Cooling

A lot of people don't realize that the powerplant is cooled by ocean water, and that water travels through two 3 mile long tunnels. The tunnels were dug from the construction site out to the ocean. They each are 19 ft in diameter. The intake tunnel is 17,140 ft long and the discharge tunnel is 16,483 ft long. The intake and discharge vertical shafts were constructed before the tunnels. The first picture shows roughly how the tunnels are situated. The water temperature increases about 34 degrees at the plant but by the time it gets back to the ocean it is only 5 degrees warmer then the intake after exiting through the diffuser nozzles.


This picture shows the three intake shafts.


Three miles out and 160' below the water's surface. Out at the end of the Intake Tunnel.


The three intake structures before they were lowered to the ocean floor.


Two men on top of one intake structure. Good for seeing the size of the intake. After Seabrook Station began operation seals would swim into the intake, down into the tunnel and get lost. The width beween the bars is 16". The flow of the water is slow enough at the intake not to suck in wild life, but it doesn't stop the curious.

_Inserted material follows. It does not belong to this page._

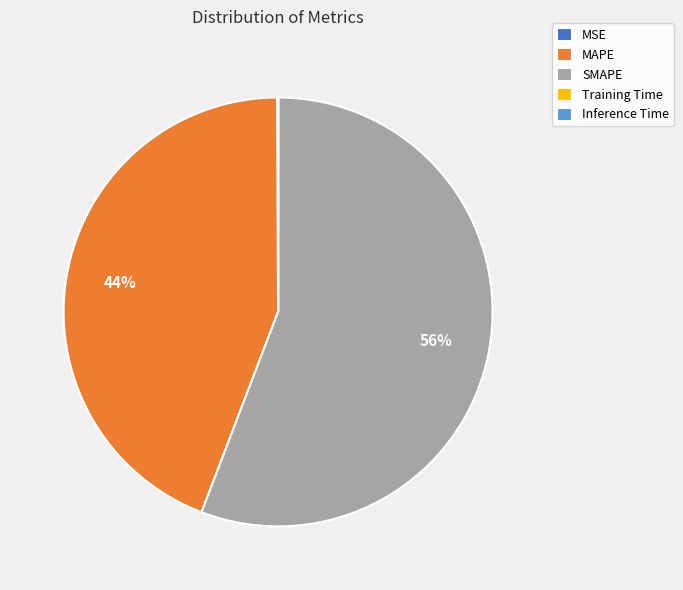

What percentage is the SMAPE slice, to the nearest percent?

56%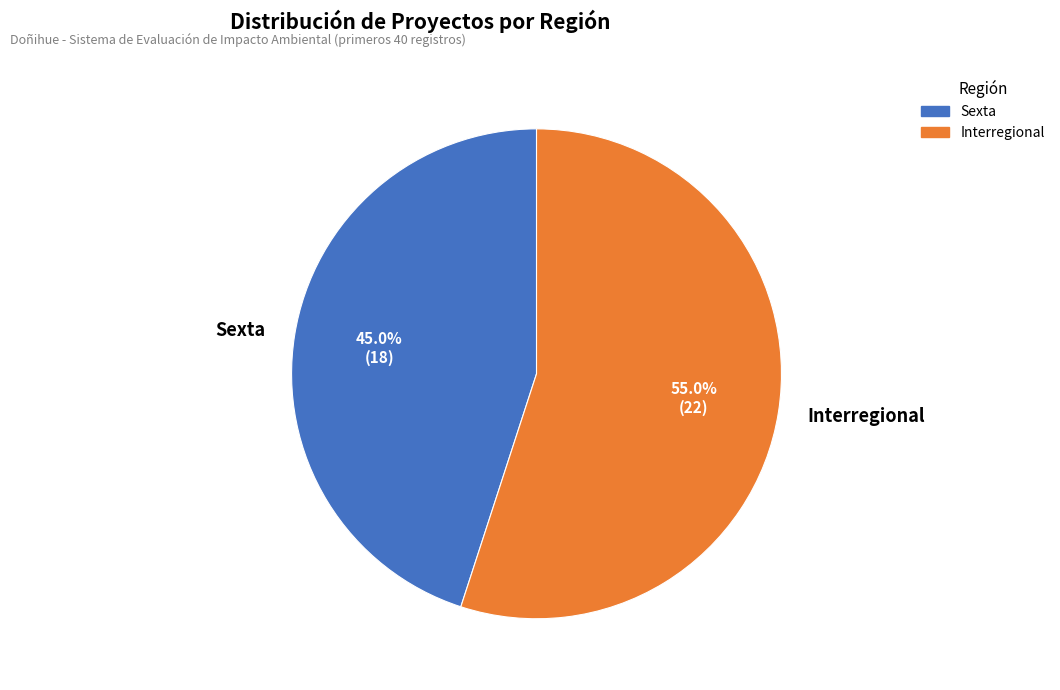

Which slice is the largest?

Interregional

To keep the seals from swimming into the intake structures, seal deterrent barrier panels were created. This is a mockup showing the panels bolted to the original (blue) bars. The distance between the bars is 5". Since being installed in Aug, 1999 no seals have been trapped in the tunnels.


Closeup of a seal deterrent barrier panel installed. It's easy to see how much of a difference 5" is than 16".


If were sitting on a boat, out at the buoy marking the intake structures, this is what it would look like. You can see Unit 1 and Unit 2 containment buildings in the distance.


The discharge diffuser nozzles are quite different than the intakes. Heated cooling water is discharged out of eleven of these spaced about 100 ft apart. The openings of each nozzle are about 2.5 ft in diameter. The diffuser nozzles jet the warmer water out at about 10 feet per second at a point about 50 feet below the ocean surface. The surface water temperature rise is limited to no more than 5 degrees fahrenheit above the ambient ocean surface water temperature.